The result was a detailed strategy mapping out sensors and software that could affordably track production and warn of anomalies. Polygon can now count the number of passes the tube makes through the grinder, and it will soon be possible to understand whether an overheated engine or other factors could explain the botched hole punching, Shanahan says.

If all goes as planned, Polygon will have implemented a working system to address its most significant bottlenecks for no more than $50,000 compared to the $500,000 an automation consultant might have charged, according to Fouch. The Apple team is working on trying to talk Polygon through other upgrades. “They've walked these paths before,” Fouch says. “Without their help, it will take us much longer.”

Apple's Herrera says that giving small manufacturers a sense of the benefits of automation and other technologies may eventually lead them to work with consultants and invest in more expensive systems.

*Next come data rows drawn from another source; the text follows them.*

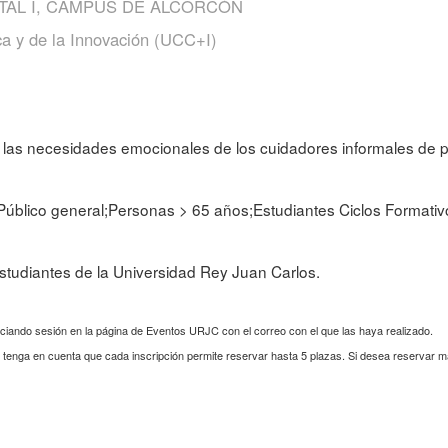
TAL I, CAMPUS DE ALCORCÓN
ca y de la Innovación (UCC+I)
e las necesidades emocionales de los cuidadores informales de
;Público general;Personas > 65 años;Estudiantes Ciclos Formativ
tudiantes de la Universidad Rey Juan Carlos.
iciando sesión en la página de Eventos URJC con el correo con el que las haya realizado.
s, tenga en cuenta que cada inscripción permite reservar hasta 5 plazas. Si desea reservar 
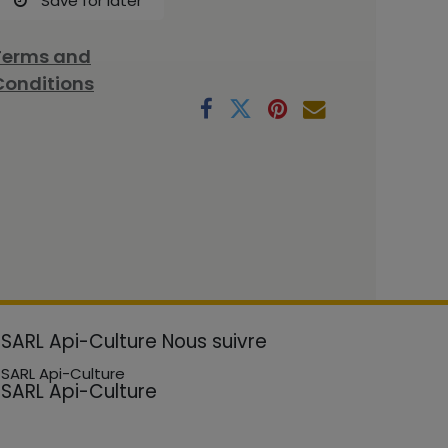
Save for later
Terms and
Conditions
SARL Api-Culture
Nous suivre
SARL Api-Culture
SARL Api-Culture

Two other academy participants tell WIRED that they haven't received extensive assistance from Apple — Herrera says it comes down to which companies have prepared a “problem statement” that Apple can help with — but they're working to bring what they've learned to their factories. Jack Kosloski, a project engineer at Blue Lake, a plastic-free packaging startup, says it was eye-opening for him to hear about the depth of Apple's product testing.